You are viewing a plain text version of this content. The canonical link for it is here.
Posted to solr-user@lucene.apache.org by Divyanand Tiwari <di...@gmail.com> on 2013/03/06 07:54:37 UTC

Re: How can i instruct the Solr/ Solr Cell to output the original HTML document which was fed to it.?

Hi Chris thank you for replying. My "content" field in the schema is
stored="true" and indexed="false" because I am copying the "content" field
in "text" field which is by default indexed="true".

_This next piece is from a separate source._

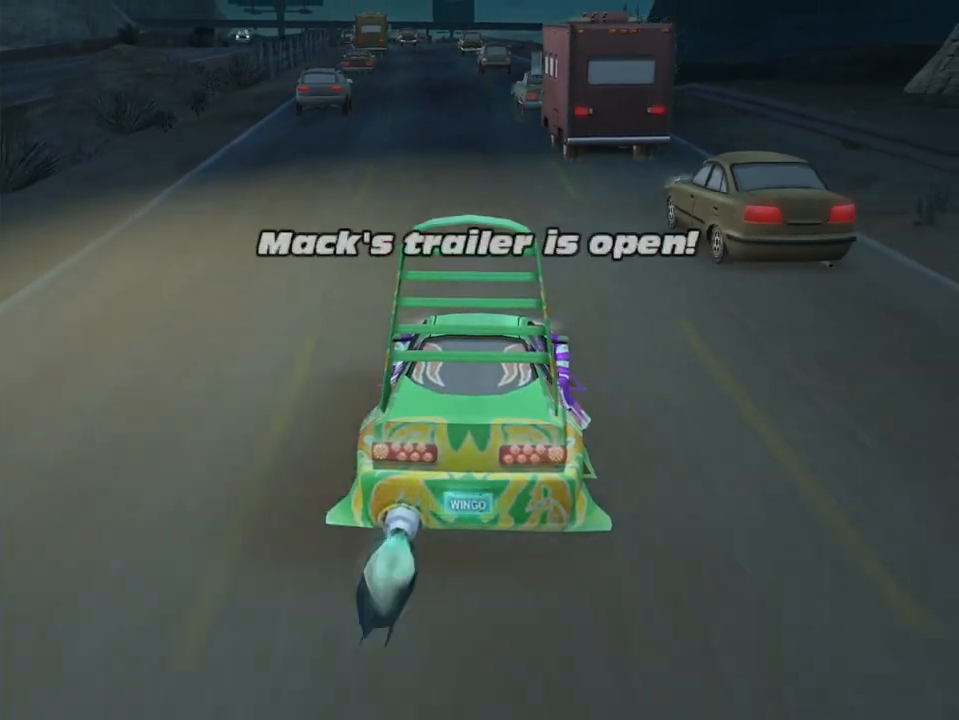
{"dt_ms": 500, "buttons": ["A", "R1"], "left_stick": "center", "right_stick": "center", "events": [[183, "R1", "down"]]}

I was having a query that I am able to search in the html documents I had
fed to the solr, but as the results returned by the
Tika/ExtractingRequestHandler is stripped down version of the HTML
document, I am not able to present the document in the original format at
my site. :(

I got certain idea based upon Jack's reply that making my own request
handler and I am working on it.
I'll update if I am coming up with any solution also any help is most
welcomed..!!!

Thank you all for all your support...!!!


On Fri, Feb 22, 2013 at 6:42 AM, Chris Hostetter
<ho...@fucit.org>wrote:

>
> : Hi everyone, i am new to solr technology and not getting a way to get
> back
> : the original HTML document with Hits highlighted into it. what
> : configuration and where i can do to instruct SolrCell/ Tika so that it
> does
> : not strips down the tags of HTML document in the content field.
>
> I _think_ what you want is simply to ensure that you have a "content"
> field in your schema which is stored="true" (and indexed="true" if you
> want to serach on it directly) ... and then ExtractingRequestHandler will
> put the entire XHTML it generates from the documents you index into that
> field.
>
> http://wiki.apache.org/solr/ExtractingRequestHandler
>
> If that isn't what you had in mind, then you need to provide us with more
> details about what you've tried, what results you get, and how exactly
> those results differ fro mwhat you want to get.
>
>
> -Hoss
>



-- 
Regards,
Divyanand Tiwari